= PROMPT 1 =
Answer these from the notebook excerpt:
(a) What value is assigned to batch_size?
(b) Which file path is stored in test_metadata_path?
(c) What value is given for shuffle when test_loader is created?
= PROMPT 2 =
In the notebook excerpt, reproduce verbatim the part that opens with the words containing "# Load Test" and closes with "TestDataset(test_data_path, test_metadata, transform=transform)".

-- BEGIN DOCUMENT SEGMENT --

We have to slightly update the Dataset to provide the relevant data in the appropriate format.

### Load metadata and prepare data loaders

In [22]:
# Dataset and DataLoader
batch_size = 128
num_workers = 8

transform = transforms.Compose([
    transforms.ToTensor(),
    transforms.Normalize(mean=(0.5, 0.5, 0.5, 0.5), std=(0.5, 0.5, 0.5, 0.5)),
])

# Load Test metadata
test_data_path = "data/SatellitePatches/PA-test/"
test_metadata_path = "data/GLC25_PA_metadata_test.csv"
test_metadata = pd.read_csv(test_metadata_path)
test_dataset = TestDataset(test_data_path, test_metadata, transform=transform)
test_loader = DataLoader(test_dataset, batch_size=batch_size, shuffle=False, num_workers=num_workers)

-- END DOCUMENT SEGMENT --
-- BEGIN INFORMATION SUPPLIED --

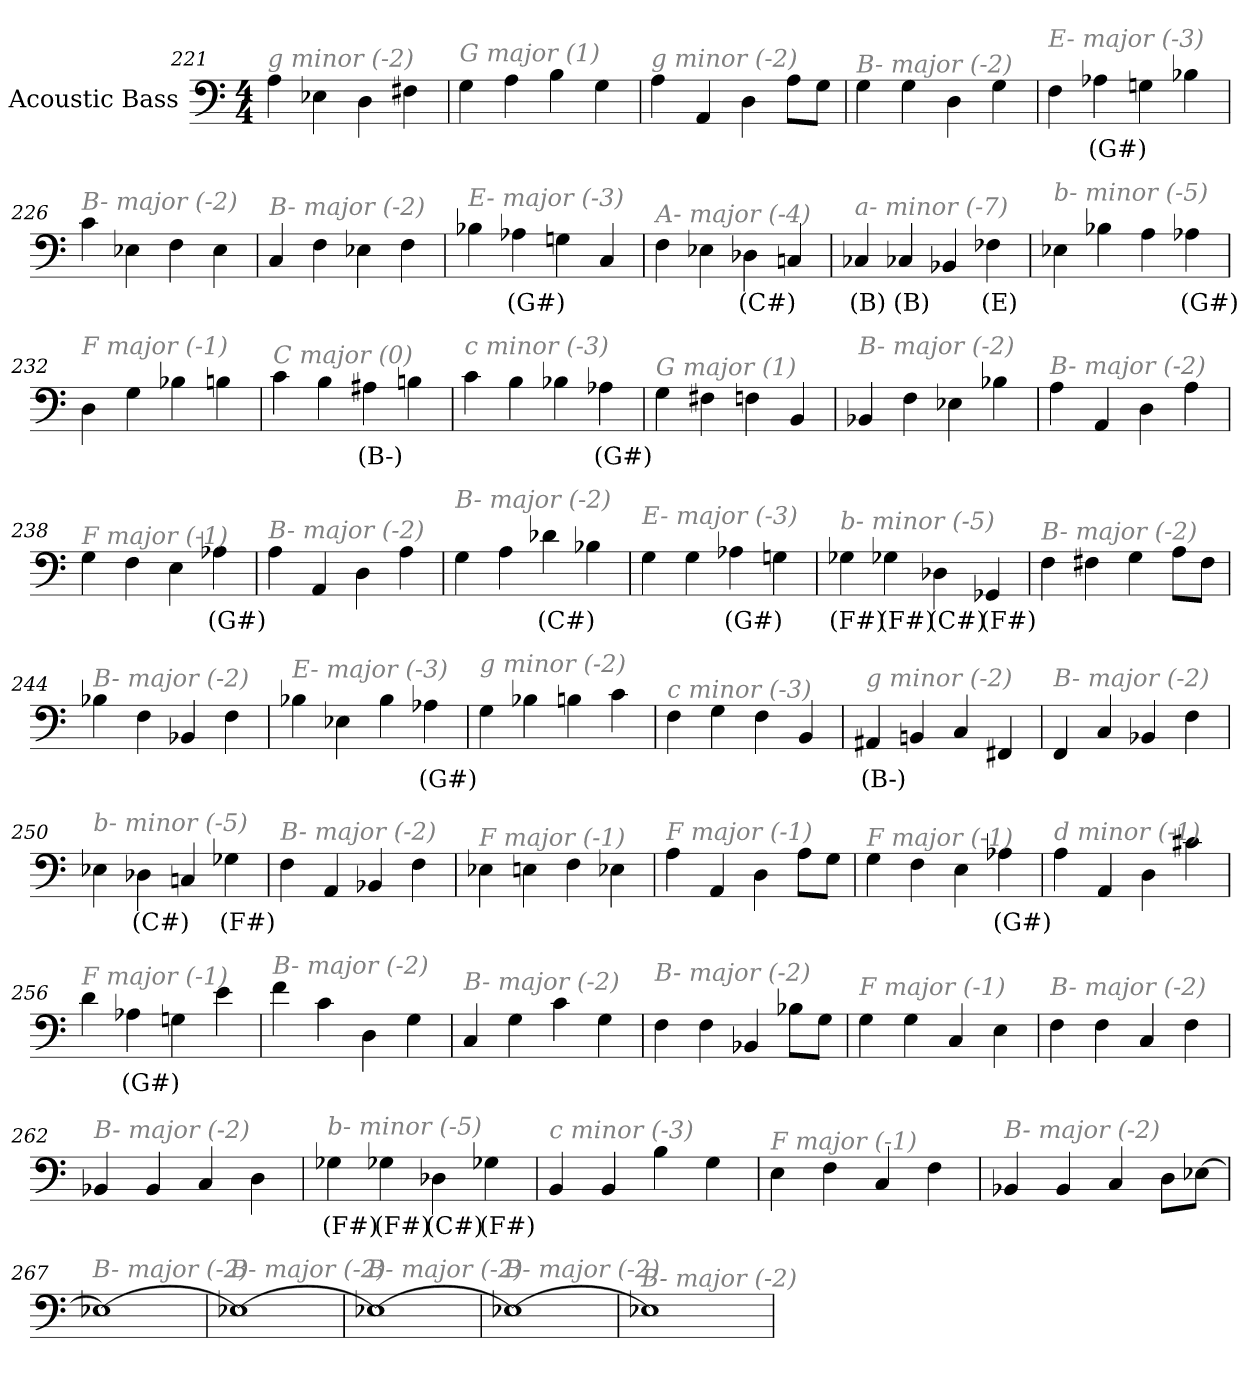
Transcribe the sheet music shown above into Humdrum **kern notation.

-- END INFORMATION SUPPLIED --

= TASK RESULT 1 =
(a) 128
(b) "data/GLC25_PA_metadata_test.csv"
(c) False

= TASK RESULT 2 =
# Load Test metadata
test_data_path = "data/SatellitePatches/PA-test/"
test_metadata_path = "data/GLC25_PA_metadata_test.csv"
test_metadata = pd.read_csv(test_metadata_path)
test_dataset = TestDataset(test_data_path, test_metadata, transform=transform)